Write the next part of the ESE535 assignment handout that follows, starting right after its last sentence.
━━━ PASSAGE ━━━
## University of Pennsylvania Department of Electrical and Systems Engineering Electronic Design Automation

| ESE535, Spring 2013 | Assignment $#2$ | Monday, January 28 |
|---------------------|-----------------|--------------------|
|---------------------|-----------------|--------------------|

**Due:** Part A: Monday, February 4, beginning of class. **Due:** Part B: Monday, February 11, beginning of class.

**Resources** You are free to use any books, articles, notes, or papers as references. Provide citations in your writeup as appropriate.

**Collaboration** You may discuss algorithmic and testing approaches **away from** computers before February 4th. You may give tutorial assistance on using OS, compiler, and debugging tools. All code development should be done independently. You may **not** share code or show each other code solutions. All writeups must be the work of the individual.

Writeup Turn-in assignments on blackboard. See details on course web page. No hand-writing or hand-drawn figures. See details below on what you need to turn in and the format.
━━━ EXTRACTED INFORMATION ━━━
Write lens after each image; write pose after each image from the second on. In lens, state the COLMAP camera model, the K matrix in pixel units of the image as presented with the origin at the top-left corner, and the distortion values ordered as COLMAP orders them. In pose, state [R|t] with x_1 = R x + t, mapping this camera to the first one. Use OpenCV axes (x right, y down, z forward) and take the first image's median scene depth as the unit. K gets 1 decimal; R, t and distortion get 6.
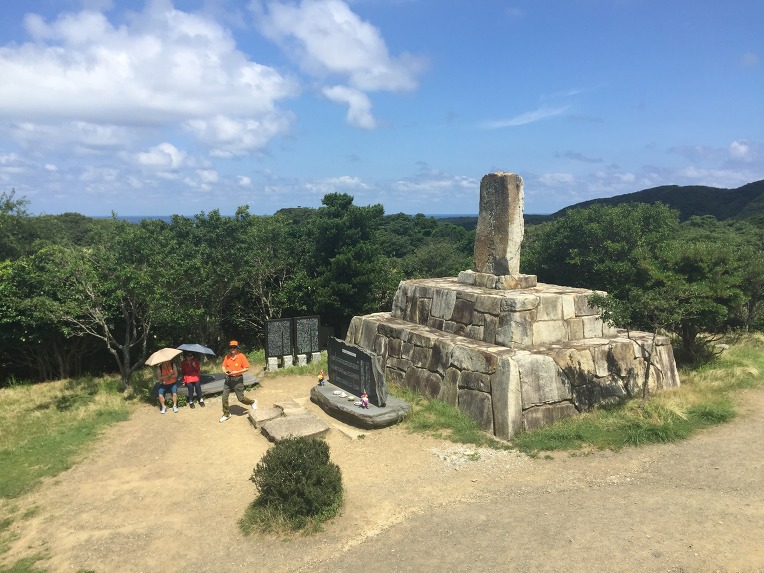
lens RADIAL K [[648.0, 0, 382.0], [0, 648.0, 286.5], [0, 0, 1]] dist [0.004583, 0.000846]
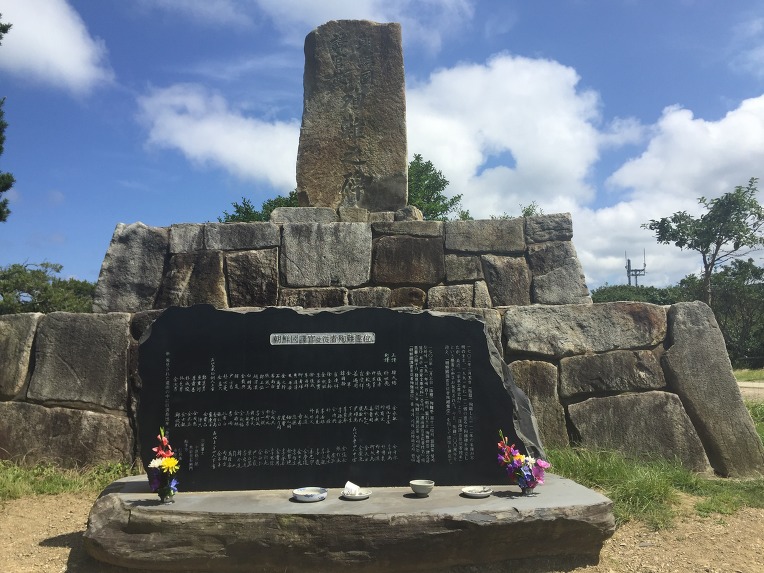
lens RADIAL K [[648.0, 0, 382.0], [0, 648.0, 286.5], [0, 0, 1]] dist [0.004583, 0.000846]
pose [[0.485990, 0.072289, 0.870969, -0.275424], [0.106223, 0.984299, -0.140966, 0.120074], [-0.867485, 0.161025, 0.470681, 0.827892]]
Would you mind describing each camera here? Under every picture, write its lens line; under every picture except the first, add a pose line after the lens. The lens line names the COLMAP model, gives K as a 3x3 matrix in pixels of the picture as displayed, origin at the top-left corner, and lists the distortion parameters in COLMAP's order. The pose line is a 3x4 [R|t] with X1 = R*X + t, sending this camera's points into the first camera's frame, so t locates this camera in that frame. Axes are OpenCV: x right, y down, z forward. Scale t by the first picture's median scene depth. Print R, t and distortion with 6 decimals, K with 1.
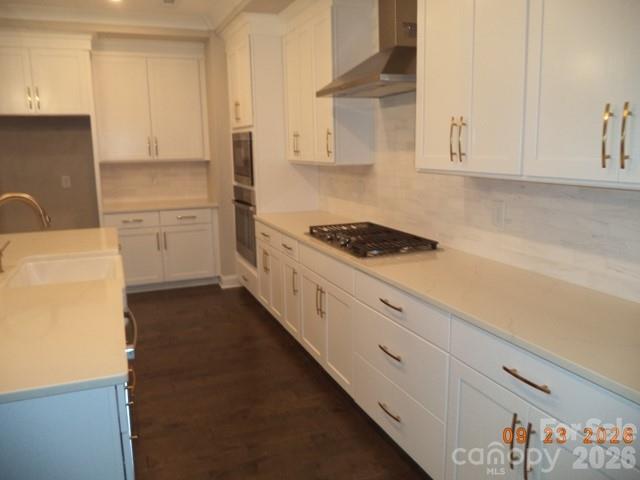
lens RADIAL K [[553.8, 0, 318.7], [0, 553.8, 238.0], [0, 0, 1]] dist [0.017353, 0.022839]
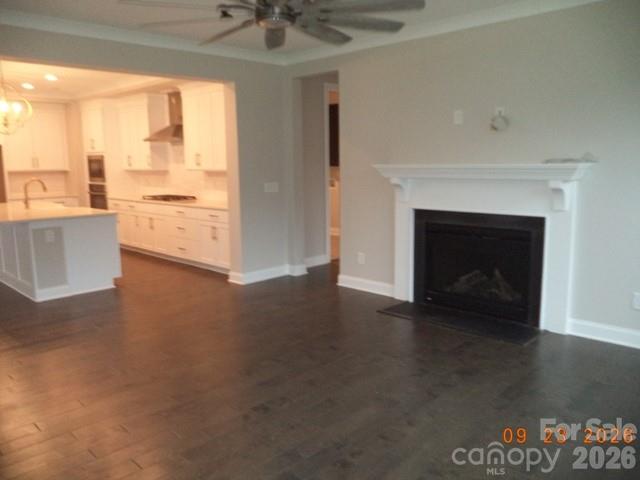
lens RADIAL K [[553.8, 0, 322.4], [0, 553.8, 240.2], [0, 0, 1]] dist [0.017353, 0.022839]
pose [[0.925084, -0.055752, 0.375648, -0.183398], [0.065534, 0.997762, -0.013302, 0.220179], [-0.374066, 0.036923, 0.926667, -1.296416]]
━━━
━━━ EXTRACTED INFORMATION ━━━
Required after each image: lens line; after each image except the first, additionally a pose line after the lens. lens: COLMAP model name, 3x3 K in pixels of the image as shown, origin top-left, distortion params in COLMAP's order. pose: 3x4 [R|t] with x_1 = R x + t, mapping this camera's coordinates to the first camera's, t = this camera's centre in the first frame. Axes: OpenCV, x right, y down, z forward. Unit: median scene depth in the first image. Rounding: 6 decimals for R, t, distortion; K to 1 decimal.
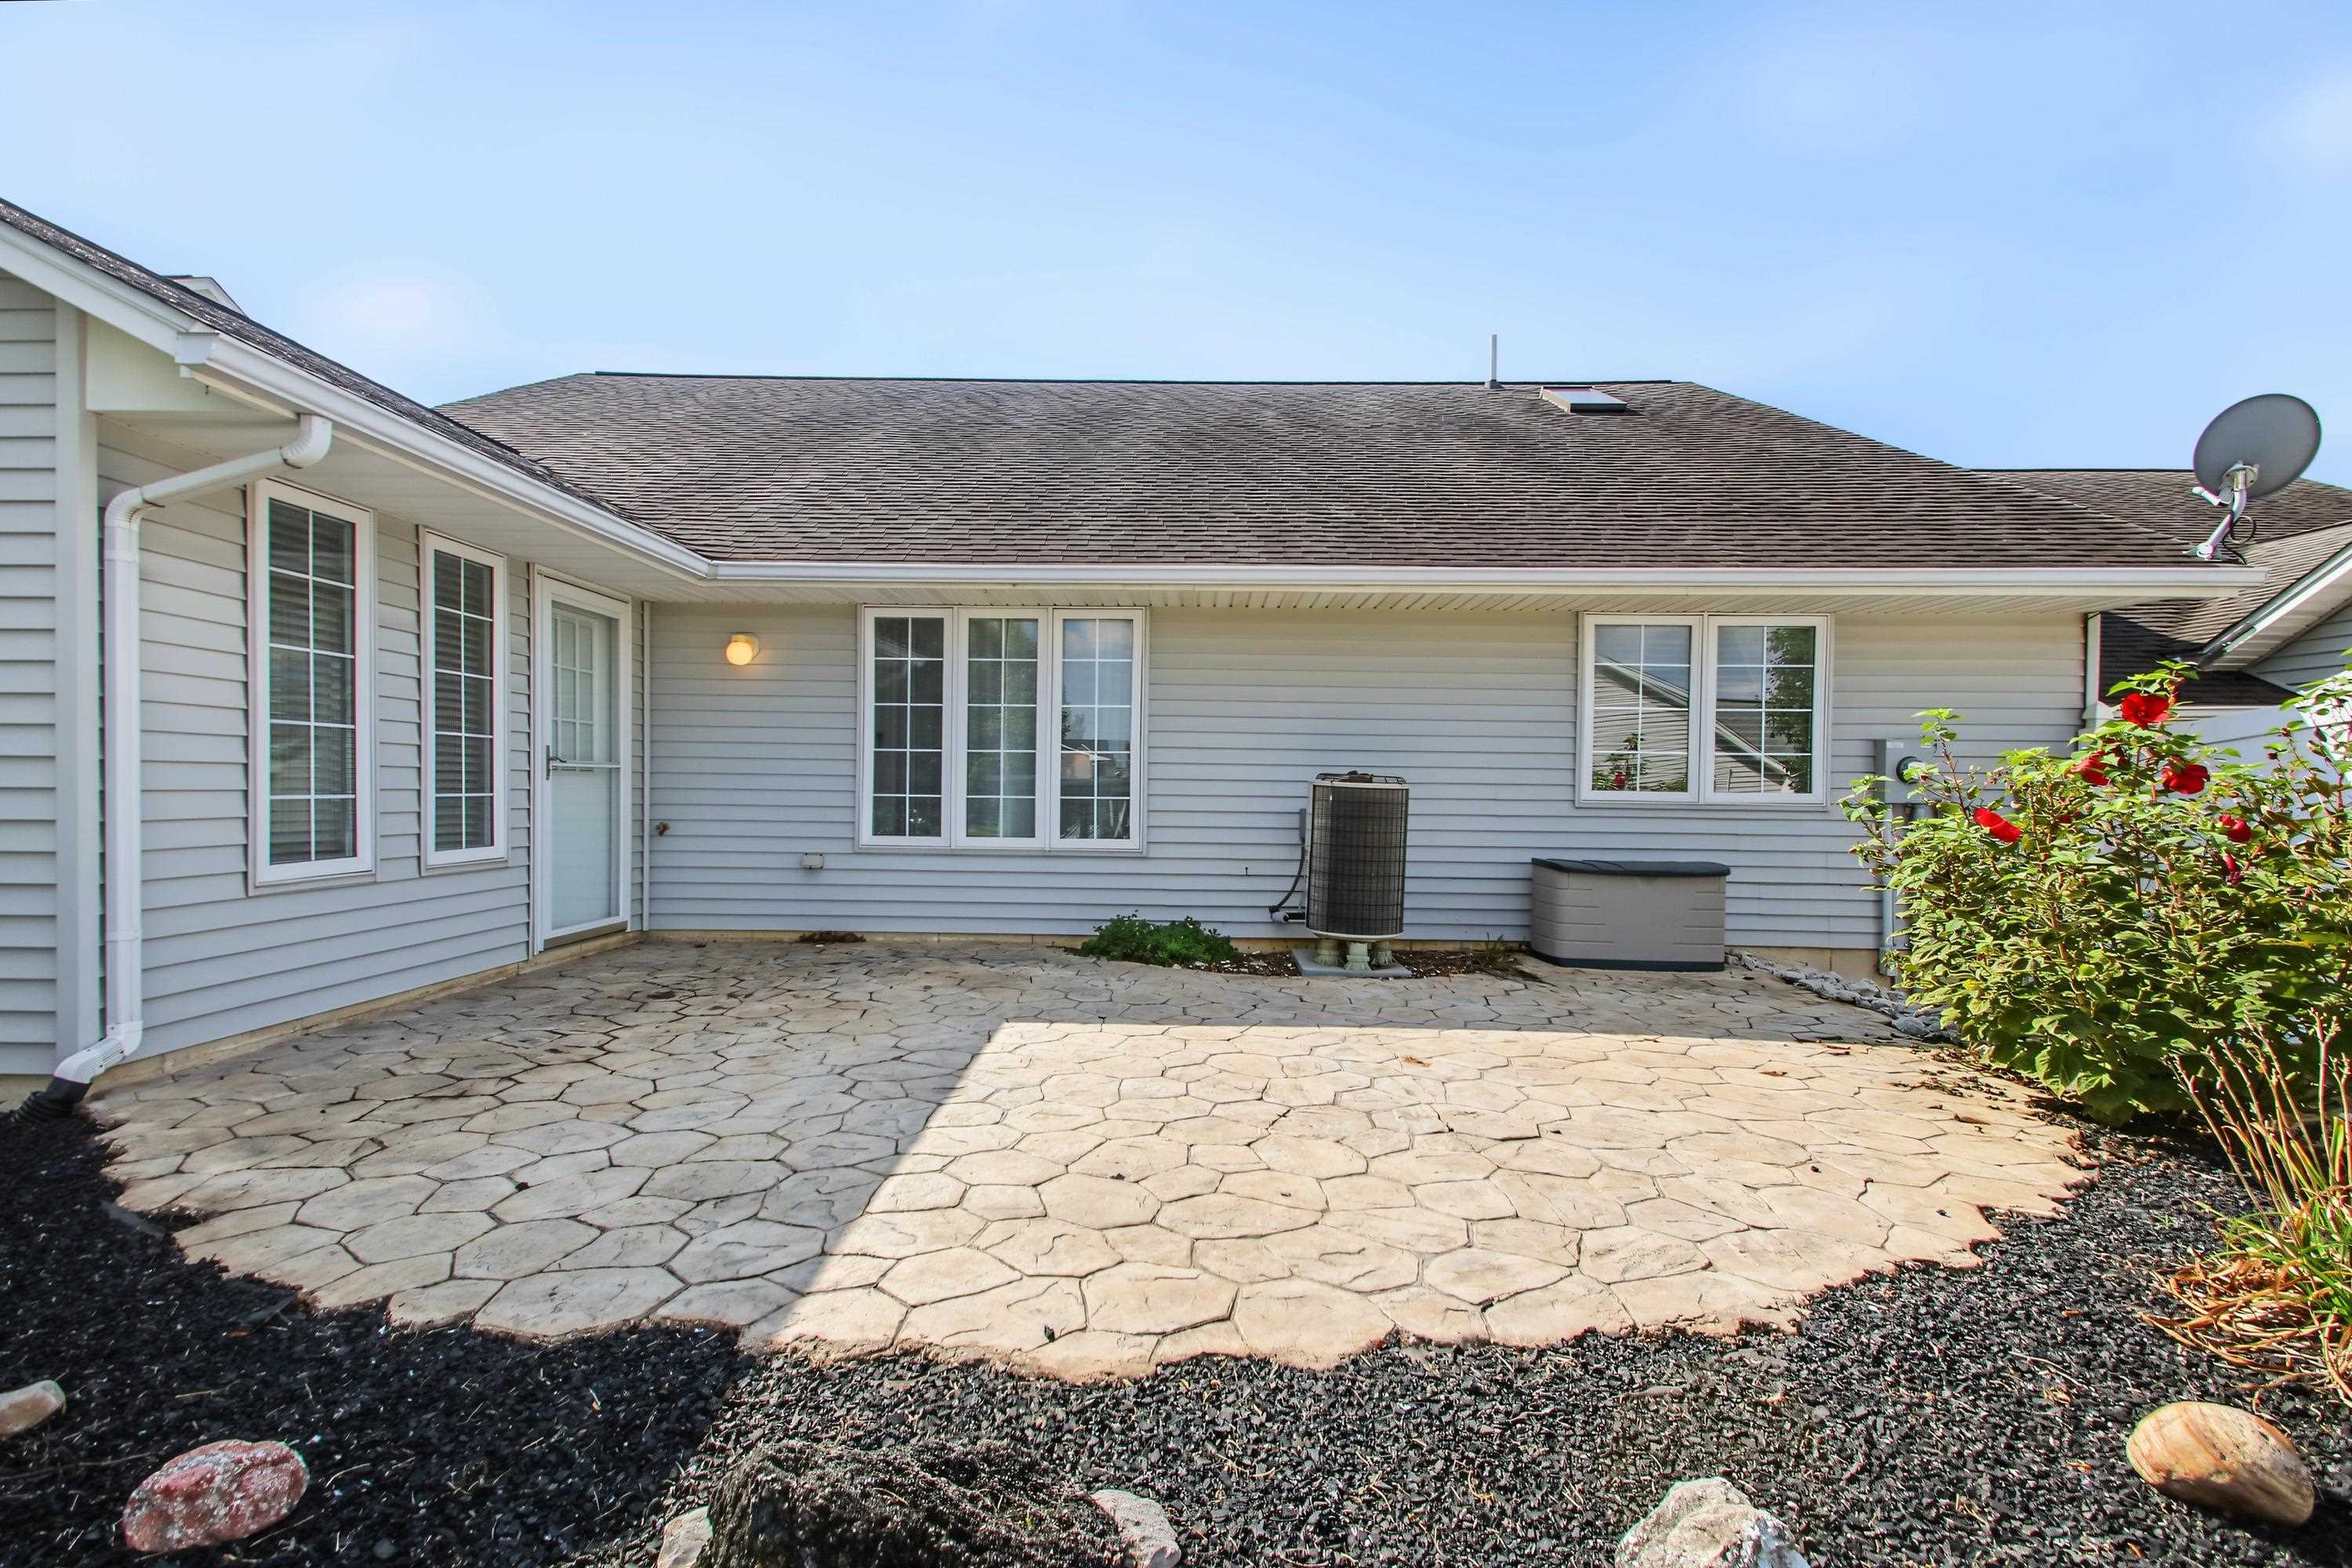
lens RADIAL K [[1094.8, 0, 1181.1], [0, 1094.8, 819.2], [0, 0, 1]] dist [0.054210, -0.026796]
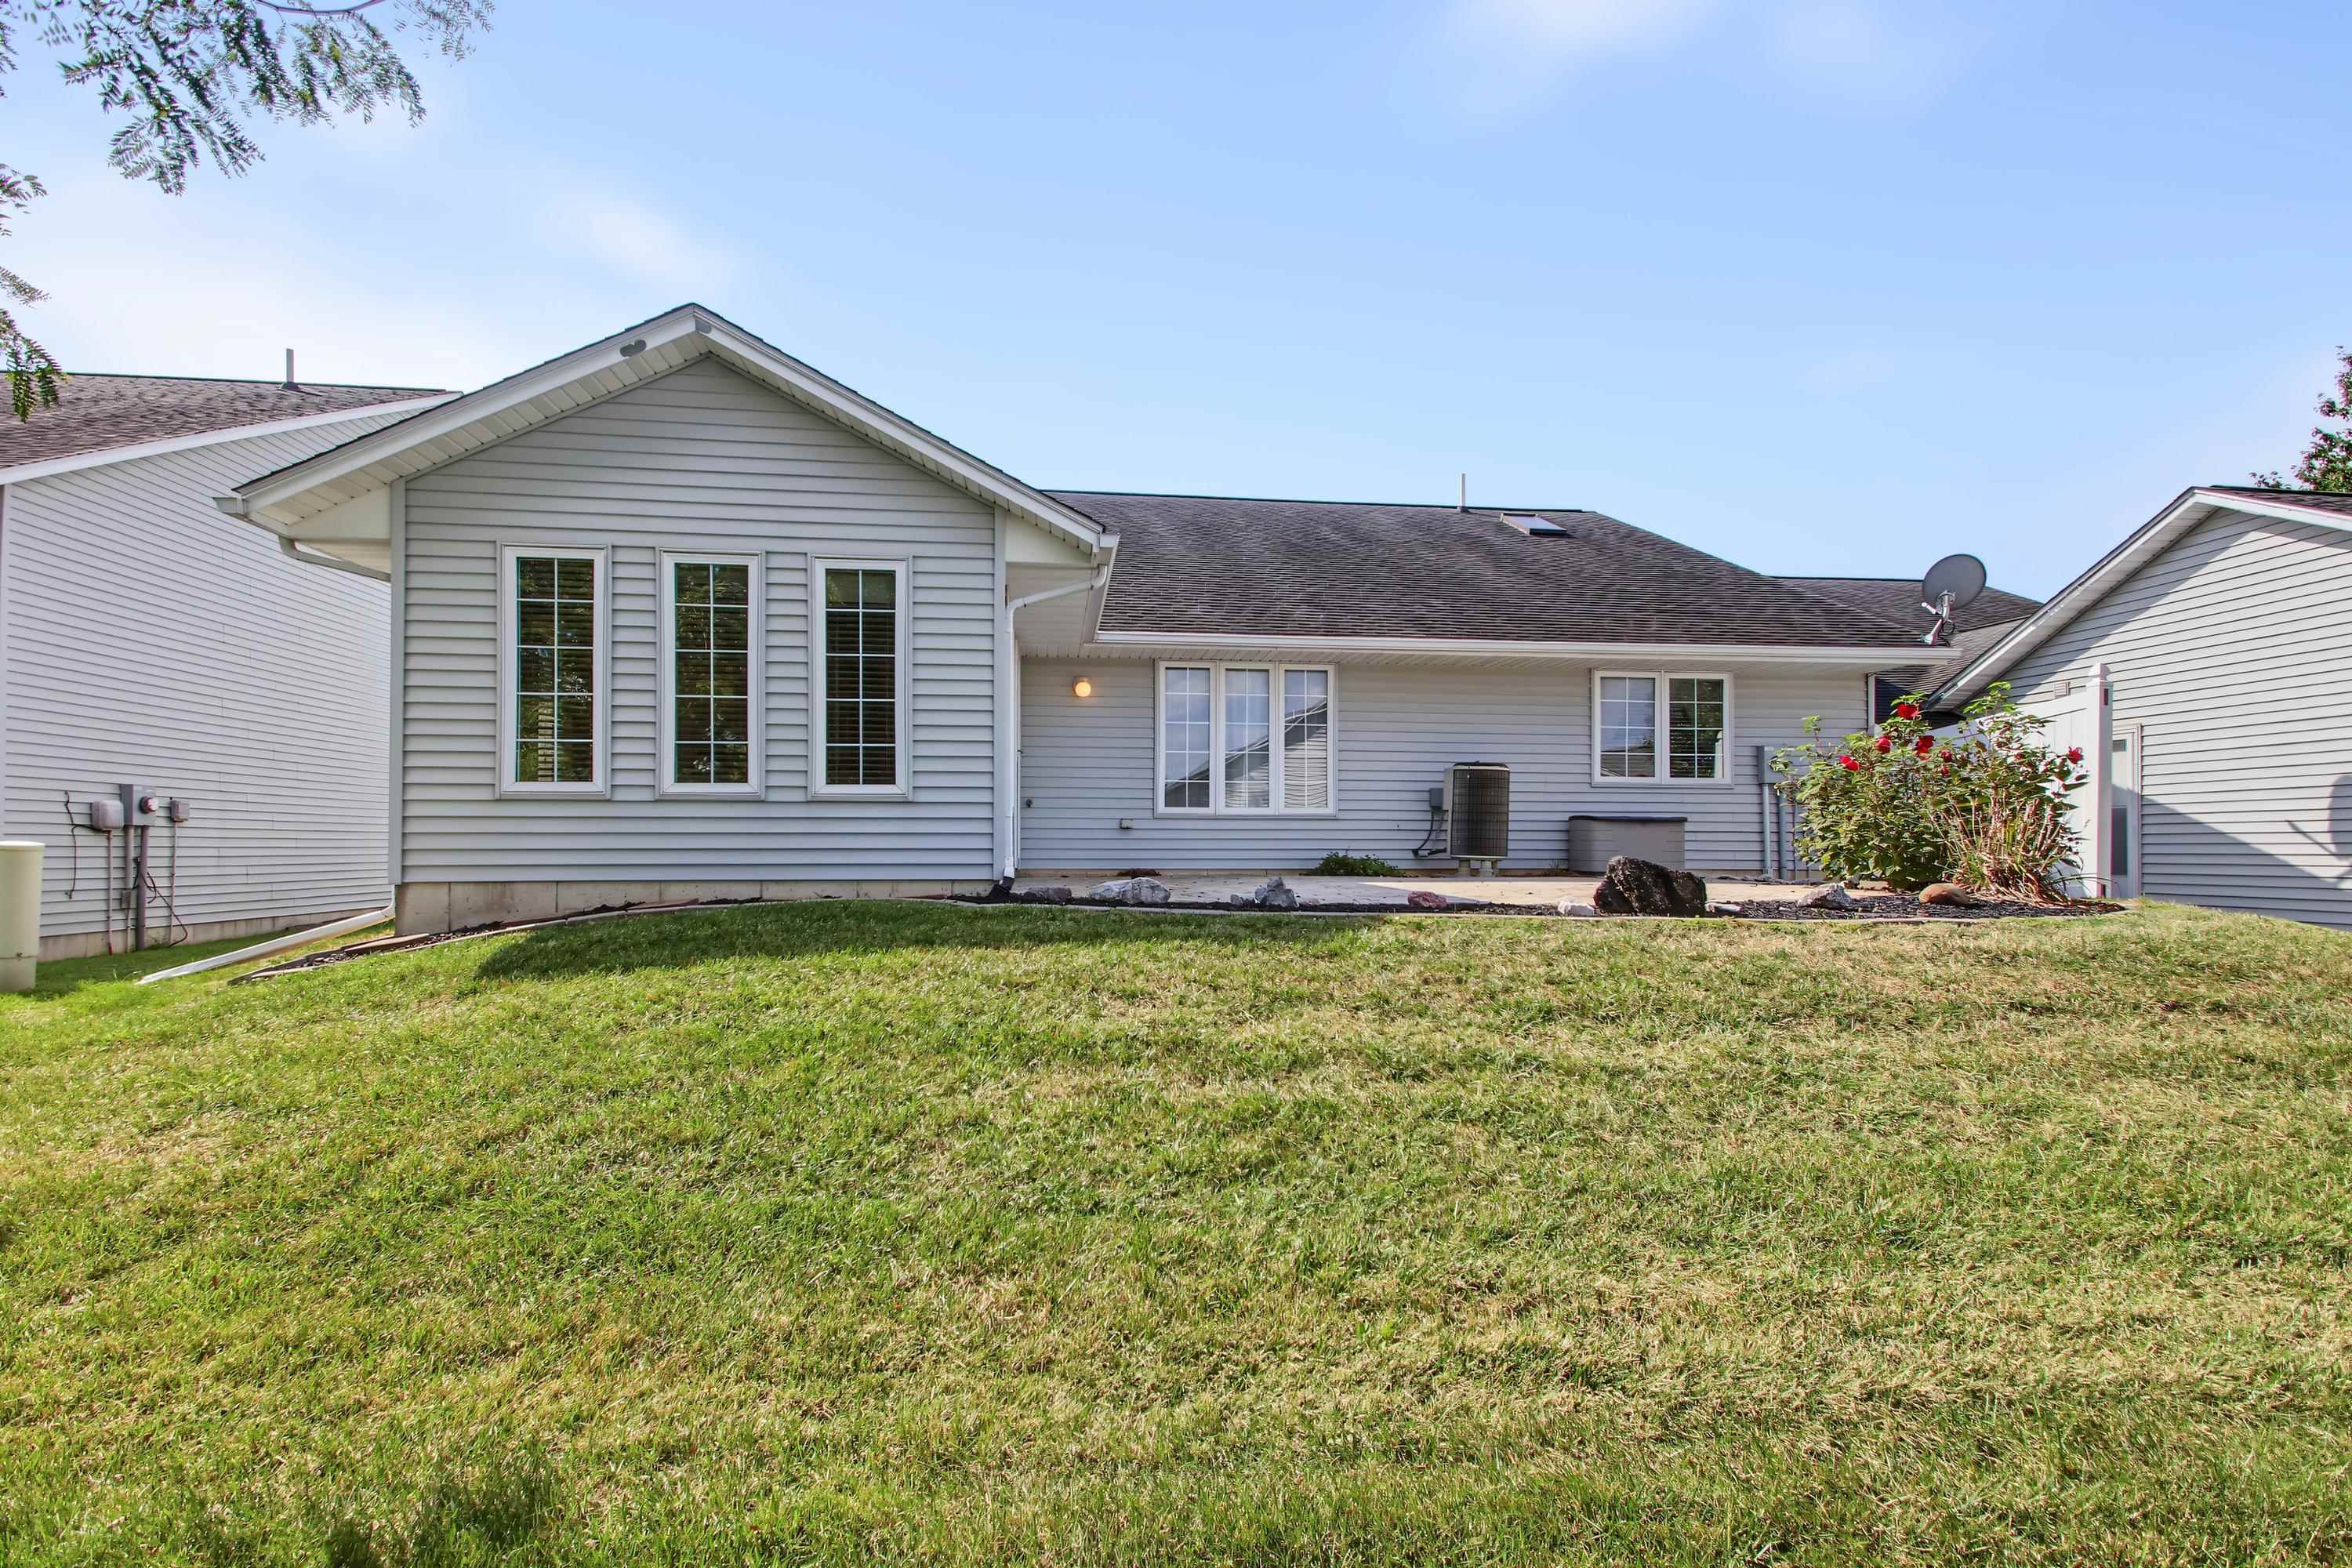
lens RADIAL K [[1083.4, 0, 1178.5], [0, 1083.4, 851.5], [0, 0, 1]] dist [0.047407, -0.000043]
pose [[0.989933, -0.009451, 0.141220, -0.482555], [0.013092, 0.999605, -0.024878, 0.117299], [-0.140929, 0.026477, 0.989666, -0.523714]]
━━━
*RESULT OF THE EXERCISE*:
**Project Overview** We will be developing the tools to match, cover, and place a circuit netlist onto a partially defective FPGA. Specifically, we will be dealing with a class of partial failures of the Look-Up Tables (LUTs) used to implement programmable gates. The assignments decompose the problem into pieces to roughly match our coverage of material in the course. Each successive assignment will progress toward the final problem. This extends work on mapping to high variation FPGAs we published in [1]; however, in the FPGA2012 paper we only addressed interconnect. This specifically expands work Nikil Mehta started in his PhD thesis [2]. Section 3.1.7 sets up the opportunity and Section 5.4 describes his preliminary work. Nikil has identified an interesting problem, and I believe there is an opportunity to do better with a more comprehensive solution, which we will try to develop during this course.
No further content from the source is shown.